(WORK INSTRUCTIONS): Leave out the pictures and repeat everything else in the records exactly.

(STUDY MATERIAL):
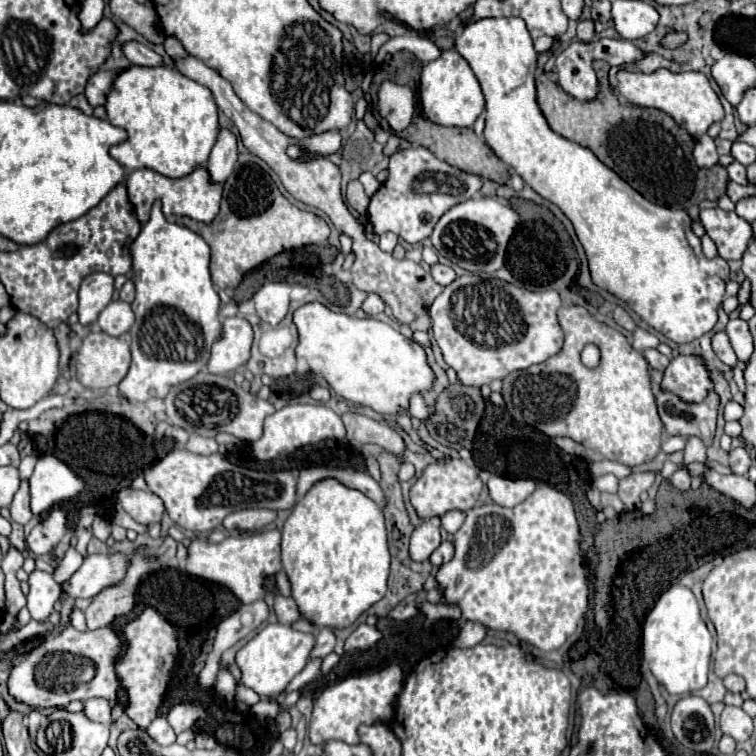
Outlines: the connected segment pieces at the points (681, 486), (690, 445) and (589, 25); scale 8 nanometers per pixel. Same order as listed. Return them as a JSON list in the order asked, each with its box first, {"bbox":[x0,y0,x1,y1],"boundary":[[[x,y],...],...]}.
[{"bbox":[668,469,692,491],"boundary":[[[680,469],[680,471],[676,471],[668,481],[670,481],[678,491],[688,491],[688,489],[690,489],[690,481],[692,481],[692,477],[690,477],[684,469]]]},{"bbox":[684,437,706,463],"boundary":[[[688,437],[684,449],[684,463],[692,463],[692,461],[700,461],[700,463],[706,461],[706,445],[696,437]]]},{"bbox":[578,21,594,41],"boundary":[[[578,21],[578,39],[590,41],[594,37],[594,23],[592,21]]]}]

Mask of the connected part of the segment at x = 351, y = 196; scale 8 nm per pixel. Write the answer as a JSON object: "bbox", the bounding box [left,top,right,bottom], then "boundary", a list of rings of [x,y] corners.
{"bbox":[346,181,370,215],"boundary":[[[350,181],[350,183],[348,183],[346,199],[348,199],[348,205],[354,207],[360,215],[366,215],[366,211],[368,211],[368,203],[370,203],[370,197],[364,193],[364,187],[362,187],[360,181]]]}

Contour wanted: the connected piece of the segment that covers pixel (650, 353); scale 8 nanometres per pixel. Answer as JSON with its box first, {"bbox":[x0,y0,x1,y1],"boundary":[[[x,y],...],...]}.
{"bbox":[644,349,670,371],"boundary":[[[646,349],[644,357],[650,363],[650,367],[654,367],[658,371],[664,371],[664,367],[670,363],[670,359],[666,355],[662,355],[658,349]]]}

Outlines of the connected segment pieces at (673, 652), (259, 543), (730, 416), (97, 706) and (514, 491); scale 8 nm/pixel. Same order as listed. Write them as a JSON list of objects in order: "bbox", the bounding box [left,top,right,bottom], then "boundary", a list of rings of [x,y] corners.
[{"bbox":[642,587,712,693],"boundary":[[[668,587],[668,591],[660,595],[654,609],[646,617],[642,649],[652,675],[666,687],[668,693],[692,693],[706,685],[712,655],[712,635],[706,623],[702,621],[696,597],[688,587]]]},{"bbox":[186,529,280,603],"boundary":[[[270,529],[252,537],[226,537],[222,543],[210,543],[204,537],[192,537],[186,557],[186,571],[206,581],[230,589],[240,603],[264,599],[264,579],[280,571],[280,531]]]},{"bbox":[724,401,742,421],"boundary":[[[730,401],[726,407],[724,407],[724,419],[726,421],[738,421],[742,417],[742,405],[736,403],[736,401]]]},{"bbox":[84,699,112,725],"boundary":[[[88,699],[84,701],[84,711],[88,715],[88,719],[110,725],[112,721],[112,705],[108,699]]]},{"bbox":[488,475,536,507],"boundary":[[[492,475],[488,479],[488,489],[490,489],[490,497],[494,503],[502,507],[516,507],[536,489],[536,483],[530,479],[512,481],[512,479]]]}]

(SOLUTION):
Outlines: the connected segment pieces at the points (681, 486), (690, 445) and (589, 25); scale 8 nanometers per pixel. Same order as listed. Return them as a JSON list in the order asked, each with its box first, {"bbox":[x0,y0,x1,y1],"boundary":[[[x,y],...],...]}.
[{"bbox":[668,469,692,491],"boundary":[[[680,469],[680,471],[676,471],[668,481],[670,481],[678,491],[688,491],[688,489],[690,489],[690,481],[692,481],[692,477],[690,477],[684,469]]]},{"bbox":[684,437,706,463],"boundary":[[[688,437],[684,449],[684,463],[692,463],[692,461],[700,461],[700,463],[706,461],[706,445],[696,437]]]},{"bbox":[578,21,594,41],"boundary":[[[578,21],[578,39],[590,41],[594,37],[594,23],[592,21]]]}]

Mask of the connected part of the segment at x = 351, y = 196; scale 8 nm per pixel. Write the answer as a JSON object: "bbox", the bounding box [left,top,right,bottom], then "boundary", a list of rings of [x,y] corners.
{"bbox":[346,181,370,215],"boundary":[[[350,181],[350,183],[348,183],[346,199],[348,199],[348,205],[354,207],[360,215],[366,215],[366,211],[368,211],[368,203],[370,203],[370,197],[364,193],[364,187],[362,187],[360,181]]]}

Contour wanted: the connected piece of the segment that covers pixel (650, 353); scale 8 nanometres per pixel. Answer as JSON with its box first, {"bbox":[x0,y0,x1,y1],"boundary":[[[x,y],...],...]}.
{"bbox":[644,349,670,371],"boundary":[[[646,349],[644,357],[650,363],[650,367],[654,367],[658,371],[664,371],[664,367],[670,363],[670,359],[666,355],[662,355],[658,349]]]}

Outlines of the connected segment pieces at (673, 652), (259, 543), (730, 416), (97, 706) and (514, 491); scale 8 nm/pixel. Same order as listed. Write them as a JSON list of objects in order: "bbox", the bounding box [left,top,right,bottom], then "boundary", a list of rings of [x,y] corners.
[{"bbox":[642,587,712,693],"boundary":[[[668,587],[668,591],[660,595],[654,609],[646,617],[642,649],[652,675],[666,687],[668,693],[692,693],[706,685],[712,655],[712,635],[706,623],[702,621],[696,597],[688,587]]]},{"bbox":[186,529,280,603],"boundary":[[[270,529],[252,537],[226,537],[222,543],[210,543],[204,537],[192,537],[186,557],[186,571],[206,581],[230,589],[240,603],[264,599],[264,579],[280,571],[280,531]]]},{"bbox":[724,401,742,421],"boundary":[[[730,401],[726,407],[724,407],[724,419],[726,421],[738,421],[742,417],[742,405],[736,403],[736,401]]]},{"bbox":[84,699,112,725],"boundary":[[[88,699],[84,701],[84,711],[88,715],[88,719],[110,725],[112,721],[112,705],[108,699]]]},{"bbox":[488,475,536,507],"boundary":[[[492,475],[488,479],[488,489],[490,489],[490,497],[494,503],[502,507],[516,507],[536,489],[536,483],[530,479],[512,481],[512,479]]]}]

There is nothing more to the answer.